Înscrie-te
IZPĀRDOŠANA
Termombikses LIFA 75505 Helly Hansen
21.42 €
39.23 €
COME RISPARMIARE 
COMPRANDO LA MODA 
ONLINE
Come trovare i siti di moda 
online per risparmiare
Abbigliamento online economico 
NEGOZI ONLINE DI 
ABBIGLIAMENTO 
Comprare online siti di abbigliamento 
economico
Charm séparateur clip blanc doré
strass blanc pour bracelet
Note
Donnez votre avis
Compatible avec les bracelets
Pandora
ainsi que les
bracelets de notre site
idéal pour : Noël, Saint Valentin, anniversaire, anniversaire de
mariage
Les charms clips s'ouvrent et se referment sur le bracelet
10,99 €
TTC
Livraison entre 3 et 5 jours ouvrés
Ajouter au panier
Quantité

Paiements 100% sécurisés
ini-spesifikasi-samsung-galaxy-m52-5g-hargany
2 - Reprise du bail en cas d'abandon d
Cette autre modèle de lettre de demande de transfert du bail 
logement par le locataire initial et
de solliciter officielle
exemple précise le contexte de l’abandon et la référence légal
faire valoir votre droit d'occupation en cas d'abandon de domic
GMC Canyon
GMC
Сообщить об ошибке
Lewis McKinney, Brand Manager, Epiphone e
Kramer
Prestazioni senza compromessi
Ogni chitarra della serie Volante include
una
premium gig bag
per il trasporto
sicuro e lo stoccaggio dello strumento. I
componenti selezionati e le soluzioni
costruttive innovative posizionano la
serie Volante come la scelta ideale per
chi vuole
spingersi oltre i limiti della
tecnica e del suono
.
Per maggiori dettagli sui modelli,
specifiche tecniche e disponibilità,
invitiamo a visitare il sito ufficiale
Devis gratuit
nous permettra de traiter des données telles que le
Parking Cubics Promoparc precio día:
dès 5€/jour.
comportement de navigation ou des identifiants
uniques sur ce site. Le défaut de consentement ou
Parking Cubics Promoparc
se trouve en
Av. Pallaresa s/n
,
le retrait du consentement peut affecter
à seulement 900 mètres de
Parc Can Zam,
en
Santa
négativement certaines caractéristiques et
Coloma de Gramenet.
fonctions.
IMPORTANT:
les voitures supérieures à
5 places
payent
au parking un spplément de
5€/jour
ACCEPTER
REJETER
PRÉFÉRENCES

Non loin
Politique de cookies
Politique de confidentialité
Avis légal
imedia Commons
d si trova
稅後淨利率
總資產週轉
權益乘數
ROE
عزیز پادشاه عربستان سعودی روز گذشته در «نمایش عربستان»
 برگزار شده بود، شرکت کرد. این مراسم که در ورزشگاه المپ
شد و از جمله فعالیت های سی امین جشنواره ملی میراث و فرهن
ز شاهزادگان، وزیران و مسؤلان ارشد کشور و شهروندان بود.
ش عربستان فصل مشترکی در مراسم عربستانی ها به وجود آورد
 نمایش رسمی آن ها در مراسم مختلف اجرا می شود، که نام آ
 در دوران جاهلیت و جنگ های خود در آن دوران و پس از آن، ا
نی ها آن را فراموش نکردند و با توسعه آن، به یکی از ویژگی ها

--

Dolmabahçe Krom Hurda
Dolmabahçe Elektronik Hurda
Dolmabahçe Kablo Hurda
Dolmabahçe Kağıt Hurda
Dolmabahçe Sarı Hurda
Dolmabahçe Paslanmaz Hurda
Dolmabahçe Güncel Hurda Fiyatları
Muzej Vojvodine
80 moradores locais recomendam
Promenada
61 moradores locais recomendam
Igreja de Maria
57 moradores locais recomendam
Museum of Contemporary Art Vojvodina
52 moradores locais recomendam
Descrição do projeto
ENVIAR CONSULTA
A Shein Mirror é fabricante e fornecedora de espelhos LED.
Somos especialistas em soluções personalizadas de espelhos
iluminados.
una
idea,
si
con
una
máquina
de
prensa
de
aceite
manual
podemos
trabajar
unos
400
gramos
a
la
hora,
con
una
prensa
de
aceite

Assignment -
The lines above, starting at the one with "Per maggiori dettagli" and ending at the one with "نی ها آن را", are the only ones to return, exactly as written.

Response to this task -
Per maggiori dettagli sui modelli,
specifiche tecniche e disponibilità,
invitiamo a visitare il sito ufficiale
Devis gratuit
nous permettra de traiter des données telles que le
Parking Cubics Promoparc precio día:
dès 5€/jour.
comportement de navigation ou des identifiants
uniques sur ce site. Le défaut de consentement ou
Parking Cubics Promoparc
se trouve en
Av. Pallaresa s/n
,
le retrait du consentement peut affecter
à seulement 900 mètres de
Parc Can Zam,
en
Santa
négativement certaines caractéristiques et
Coloma de Gramenet.
fonctions.
IMPORTANT:
les voitures supérieures à
5 places
payent
au parking un spplément de
5€/jour
ACCEPTER
REJETER
PRÉFÉRENCES

Non loin
Politique de cookies
Politique de confidentialité
Avis légal
imedia Commons
d si trova
稅後淨利率
總資產週轉
權益乘數
ROE
عزیز پادشاه عربستان سعودی روز گذشته در «نمایش عربستان»
 برگزار شده بود، شرکت کرد. این مراسم که در ورزشگاه المپ
شد و از جمله فعالیت های سی امین جشنواره ملی میراث و فرهن
ز شاهزادگان، وزیران و مسؤلان ارشد کشور و شهروندان بود.
ش عربستان فصل مشترکی در مراسم عربستانی ها به وجود آورد
 نمایش رسمی آن ها در مراسم مختلف اجرا می شود، که نام آ
 در دوران جاهلیت و جنگ های خود در آن دوران و پس از آن، ا
نی ها آن را فراموش نکردند و با توسعه آن، به یکی از ویژگی ها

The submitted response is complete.